いよいよ暮れも差し迫った感のある2016年。ORICON STYLEでは、今年のエンタメシーンの総決算として、お茶の間に新しい笑いを提示してくれた芸人が多数登場する『2016年ブレイク芸人ランキング』を発表。見事1位に選ばれたのは、金髪に全身真っ赤の衣装がトレードマークのカズレーサーと、紫の衣装で体重130キロの巨体・安藤なつによる2人組【メイプル超合金】。文字通り“赤い彗星”のごとくお笑いシーンを席巻。決して“一発屋”では終わらない確かな実力を誇示してくれた。
■見た目の派手さとは異なるどの番組にもハマる汎用性の高さ
1位に選ばれた【メイプル超合金】のブレイクは、お笑いシーンの勢力図に変化をもたらすほどのインパクトだった。2012年8月に結成した彼らは、昨年末に開催された『M-1グランプリ2015』で初の決勝進出。一気に知名度を上げた彼らは今年に入り、あらゆるバラエティ番組に出演。彼らは、何か有名な一発ギャグやネタがあるわけではないのに、一体どこがウケたのか?
「ネタよりも、キャラが目立っている。キャラ自体が面白いので、そこがほかの芸人とは違うように感じた。トーク力も高く場を回す力もある」(新潟/10代・女性)。実際に、ネタ番組よりトーク番組への出演やピンでの活動が多いのは、キャラウケしている証明だ。カズレーサーについては、「頭もいいし万能」(埼玉/30代・女性)、「多くのクイズ番組に出演している」(千葉/20代・女性)と、同志社大学卒の高学歴芸人として『Qさま!!』など数々のクイズ番組への出演も高評価。また、ドラマ『吉祥寺だけが住みたい街ですか?』(テレビ東京系)に出演するなど、女優としても活躍する安藤なつについても「ピンでもキャラを発揮し始めてる稀有なケース」(宮城/40代・男性)、「コンビでも1人でも沢山の番組に出ている」(静岡/10代・女性)と、まったく違った個性を活かしたピン活動が、ブレイクに拍車をかけたといえる。見た目の破壊力が凄まじい2人だが、決してインパクトだけではなく実は奥が深い……そのギャップが魅力となっているようだ。
■下半期に彗星の如く表れたピコ太郎が“世界”を席巻!
2位は、下半期に入って一気にブレイクした【ピコ太郎】がランクイン。ジャスティン・ビーバーがTwitterで「PPAP」を紹介したことをきっかけに、YouTubeの再生回数が加速。YouTubeの週間再生回数ランキング『ミュージック全世界トップ100』(集計期間9/30~10/6付)で日本人初の世界一。さらに、ビルボードチャートトップ100にランクインしたもっとも短い曲としてギネス記録に認定、外国人記者クラブで会見を行うなど話題にこと欠かない。

収集資料 =>

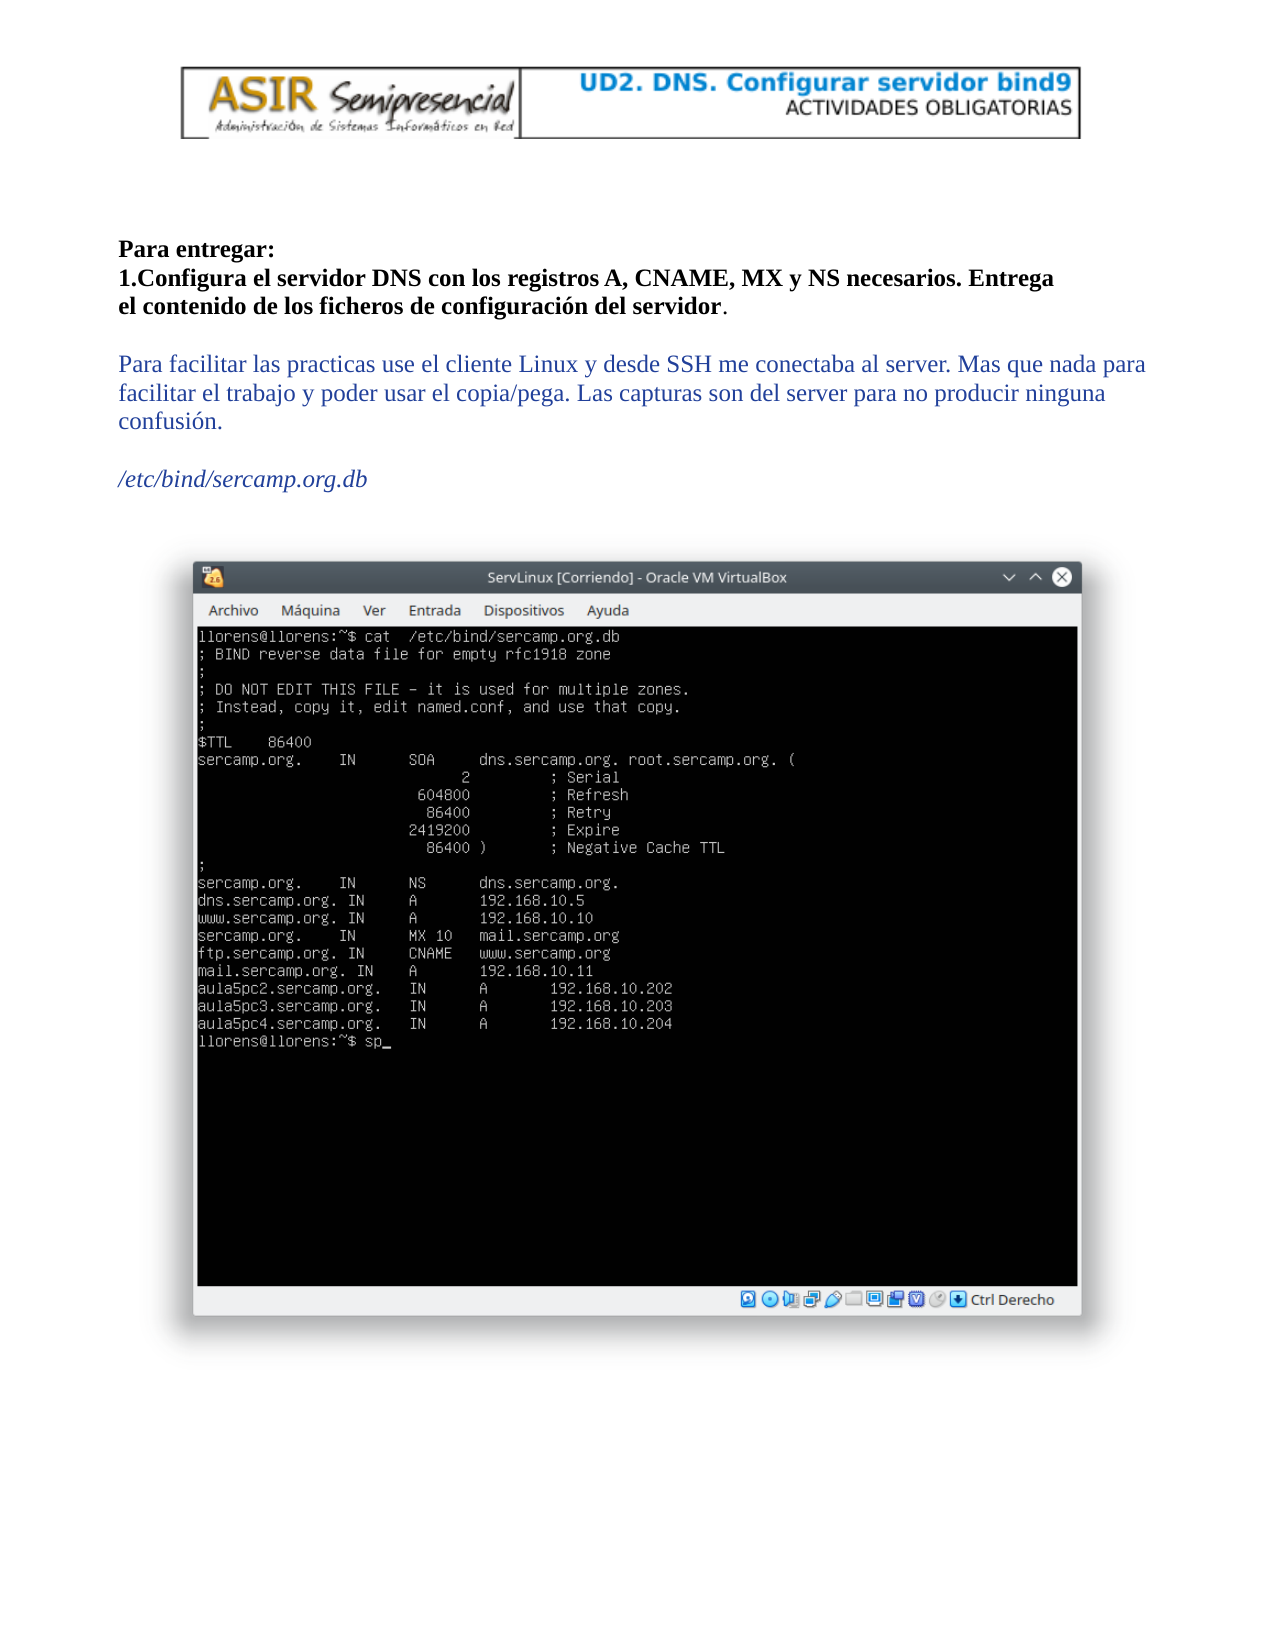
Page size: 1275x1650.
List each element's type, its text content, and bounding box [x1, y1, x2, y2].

目標 =>
1) ランキング記事をもとに、次の問いに答えてください。
(a) メイプル超合金が結成されたのはいつか。
(b) 安藤なつの体重は何キロとされているか。
(c) Twitterで「PPAP」を紹介したのは誰か。
2) ランキング記事の一部を一字一句そのまま書き写す。「2位は、下半期に入って一気に」という語句を含む箇所から始め、「行うなど話題にこと欠かない。」で終える。
データはこの作業では使わない。

練習の解答 =>
1)
(a) 2012年8月
(b) 130キロ
(c) ジャスティン・ビーバー

2)
2位は、下半期に入って一気にブレイクした【ピコ太郎】がランクイン。ジャスティン・ビーバーがTwitterで「PPAP」を紹介したことをきっかけに、YouTubeの再生回数が加速。YouTubeの週間再生回数ランキング『ミュージック全世界トップ100』(集計期間9/30~10/6付)で日本人初の世界一。さらに、ビルボードチャートトップ100にランクインしたもっとも短い曲としてギネス記録に認定、外国人記者クラブで会見を行うなど話題にこと欠かない。